One must accept— there’s no reason not to— that Trierweiler knew of the affair before it hit the tabloids. If your live-in lover was not spending the night in your bed you would probably notice. And you have to accept that she was at least willing to look away from her lover’s diversion.

For Valerie Trierweiler, fully liberated and sexually sophisticated, the ultimate horror was the humiliation… the fact that her private life had become public knowledge.

Apparently, the sense of shame is not so easily discarded. When it hits those who pretend to have overcome it, it hits them hard.

Sadly, we now learn that the French public blames Trierweiler. They never liked her anyway and never really cottoned to her being treated like the First Lady of France. Recent reports suggest that they believe that she was faking a nervous breakdown to manipulate Hollande into keeping her on as sort-of first lady.

Faking it… what was all that feminism good for if women still have to fake it? Does the French public believe that Trierweiler was being histrionic? It’s all so difficult to fathom.

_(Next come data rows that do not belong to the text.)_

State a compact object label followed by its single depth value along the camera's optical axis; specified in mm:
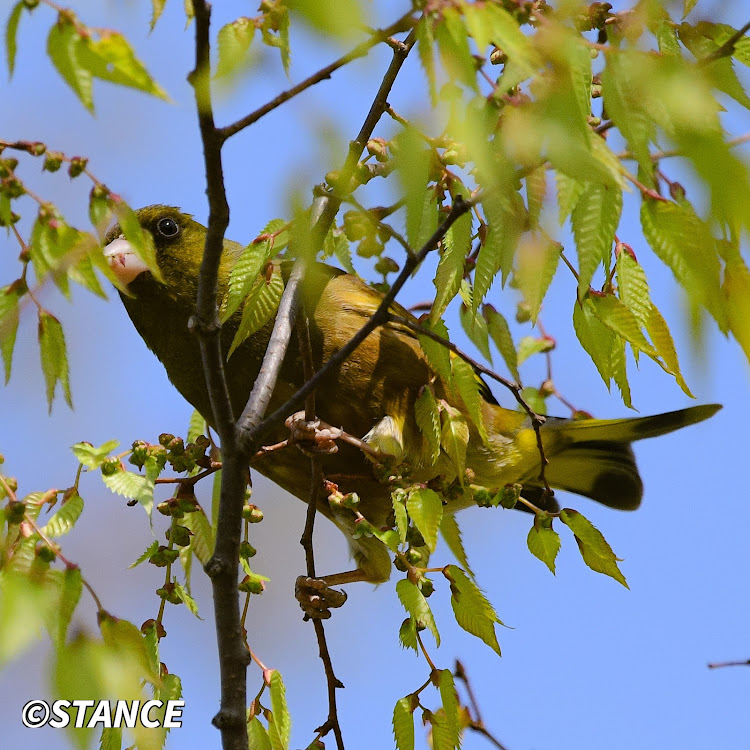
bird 6340
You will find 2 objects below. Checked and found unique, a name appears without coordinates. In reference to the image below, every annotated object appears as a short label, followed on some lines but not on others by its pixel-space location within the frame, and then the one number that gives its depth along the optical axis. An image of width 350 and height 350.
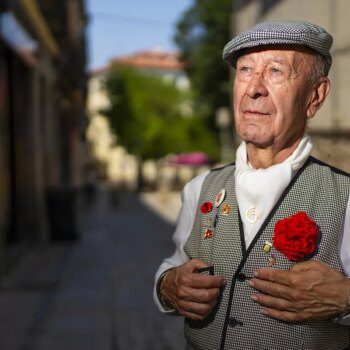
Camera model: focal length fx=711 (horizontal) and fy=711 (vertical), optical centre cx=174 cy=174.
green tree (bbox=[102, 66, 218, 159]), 43.12
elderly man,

Maybe marriage was not such a bad thing for women, after all.

4 comments:

Sam L. said...

What can I say, but that I am so bummed for her, and by the rotten attitude of the French as you reported it. Those callous French. I guess that's why they are called Frogs, for jumping from bed to bed.

Anonymous said...

I always thought it was Frederick the Great who said "Audace, audace, toujours l'audace."

Anonymous said...

I find the French endlessly fascinating. You could say I'm a Francophile. It's a source of frustration I've been too lazy to learn the language (altho I use phrases promiscuously). Rosetta Stone perhaps?

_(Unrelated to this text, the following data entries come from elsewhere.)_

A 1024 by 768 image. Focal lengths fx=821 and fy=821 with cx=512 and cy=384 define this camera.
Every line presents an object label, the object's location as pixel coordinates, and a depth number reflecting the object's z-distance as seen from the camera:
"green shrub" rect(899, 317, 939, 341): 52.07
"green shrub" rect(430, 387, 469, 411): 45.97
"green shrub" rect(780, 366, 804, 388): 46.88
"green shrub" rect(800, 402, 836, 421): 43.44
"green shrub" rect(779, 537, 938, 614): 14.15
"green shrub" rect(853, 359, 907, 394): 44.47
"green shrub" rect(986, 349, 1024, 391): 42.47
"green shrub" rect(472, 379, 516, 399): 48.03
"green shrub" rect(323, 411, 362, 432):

Louis XIV's younger brother was flamingly gay (can I say that?), with a like-minded entourage at court. He managed tho to have children, one a distinguished General.

Josephine had so many lovers (barely escaping the guillotine), she needed a Rolodex. When randy, Napoleon maintained a Waiting Room of naked nubile ladies (naked to guard against assassination attempts). Also perhaps, for efficiency.

When WW 1 started, they couldn't find Gen. Petain. He was at a hideaway w/his current lover.

In latest Vanity Fair, long article about tiny French lady (88 lbs) in her 80s. Wife of the late Alain Robbe Grillet, who introduced her to rather scary S/M. She lives in chateau w/female companion, & is now a celebrated Domina, with socially prominent acolytes of both sexes. Incredibly elaborate S/M rituals.

In A.Huxley's "The Devils of Loudoun", the French fascination w/clysters (enemas) is explored. In a Moliere play, a character offers to give a lady a clyster.

The novel "Gigi" is a rather creepy account of a wealthy Frenchman adopting young girl, w/plans to make her his mistress when she gets older.

"Thank Heaven For Little (French) Girls". Vive La France. -- Rich Lara

Sam L. said...

Yeah, Rich, that was my take on Gigi. Supposedly a really good, maybe great, well-known movie that I only saw after my children grew up (and, I think it was 6-11 years ago); I was appalled that the message I was getting was that the best thing this girl could aspire to was being some man's mistress.